REPUBLIKA.CO.ID, JAKARTA -- Ketua Mahkamah Konstitusi (MK) Hamdan Zoelva tidak datang menghadiri tes wawancara yang dihelat panitia seleksi (pansel) hakim konstitusi. Hamdan yang menjadi hakim konstitusi 2010-2015, diwajibkan ikut agar bisa terpilih untuk periode 2015-2020.
"1. Saya menjaga kewibawaan institusi hakim dan ketua MK, yang sedang saya jabat. Interview itu adalah test kemampuan dan kelayakan," katanya melalui akun Twitter, @hamdanzoelva. "2. Persoalannya, apakah hakim MK yang oleh UUD masih ditanyakan lagi kemampuan dan kelayakannya?" "Lalu bagaimana dengan putusannya yang telah dijatuhkan selama ini kalau kemampuan dan kelayakannya dipersoalkan."
MK sebelumnya keberatan dengan ditunjuknya Refly Harun dan Todung Mulya Lubis sebagai anggota pansel. "4. Menurut saya sangat elegan kalau dilihat saja rekam jejak dan kinerja selama menjadi hakim. Tinggal pilih saja apa masih layak atau tidak," ujar Hamdan.
Dia menilai, pansel cukup melihat rekam jejak hakim yang ingin mengabdi untuk peridoe kedua. "5. Dalam meihat rekam jejak, pansel meneliti berbagai putusan dan apa yang dilakukan sebagai hakim termasuk meminta masukan dari KPK dan PPATK," katanya. "6. Jauh lebih utama menjaga kehormatan daripada mengejar jabatan. Jabatan hakim MK harus dijaga kehormatan dan kewibawaannya."

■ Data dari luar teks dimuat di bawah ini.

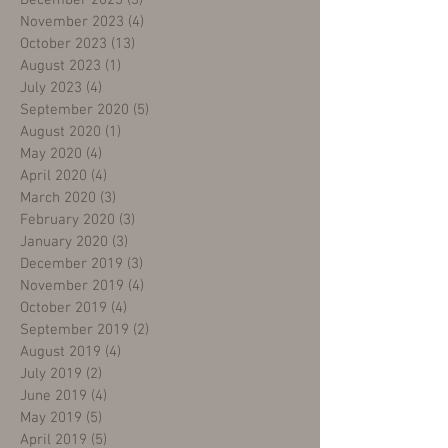
December 2023
(3)
3 posts
November 2023
(4)
4 posts
October 2023
(13)
13 posts
August 2023
(1)
1 post
July 2023
(4)
4 posts
September 2020
(5)
5 posts
August 2020
(1)
1 post
May 2020
(4)
4 posts
April 2020
(4)
4 posts
March 2020
(3)
3 posts
February 2020
(3)
3 posts
January 2020
(3)
3 posts
December 2019
(3)
3 posts
November 2019
(4)
4 posts
October 2019
(4)
4 posts
September 2019
(2)
2 posts
August 2019
(4)
4 posts
July 2019
(2)
2 posts
June 2019
(4)
4 posts
May 2019
(5)
5 posts
April 2019
(5)
5 posts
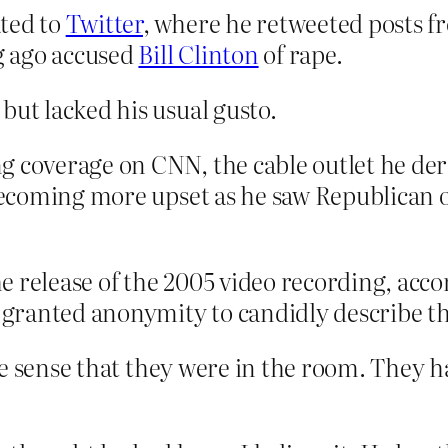
ated to
Twitter
, where he retweeted posts fr
g ago accused
Bill Clinton
of rape.
but lacked his usual gusto.
g coverage on CNN, the cable outlet he der
d becoming more upset as he saw Republican
 release of the 2005 video recording, acco
ranted anonymity to candidly describe the
he sense that they were in the room. They h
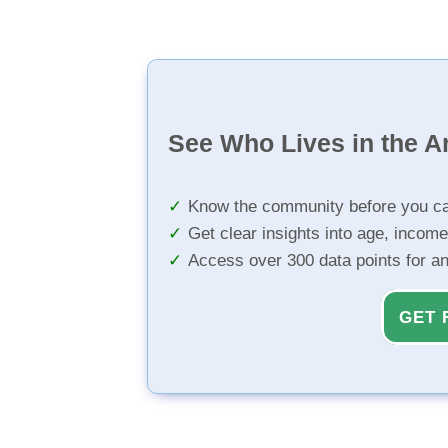
See Who Lives in the A
Know the community before you ca
Get clear insights into age, income
Access over 300 data points for a
GET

Mantan politikus Partai Bulan Bintang (PBB) tersebut menyatakan akan menghormati keputusan akhir. "7. Apa pun putusan presiden untuk mengajukan siapa pun, harus dihormati karena kewenangan itu ada pada presiden." "8. sedikitkan saya tidak pernah merasa paling hebat, paling luas pengetahuan dan paling layak menjadi hakim konstitusi."9. Tetapi karena sekarang sedang menjabat sebagai hakim dan ketua MK yang oleh UUD disebut negarawan, tidak pantas mengikuti fit and proper test."
Hamdan melanjutkan, "10. Kepantasan dan nilai etis adalah nilai tertinggi dalam hukum di atas prosedur formal hukum." "11. Bukan berarti juga seorang yang sedang menjabat otomatis diperpanjang masa jabatannya, lihatlah rekam jejaknya untuk memutuskan."
Dia pun menyarankan Presiden Jokowi untuk mengambil langkah bijak. "12. Jika rekam jejak tidak meyakinkan ambillah calon negarawan yang lain menjadi hakim MK. Itu sepenuhnya wewenang presiden."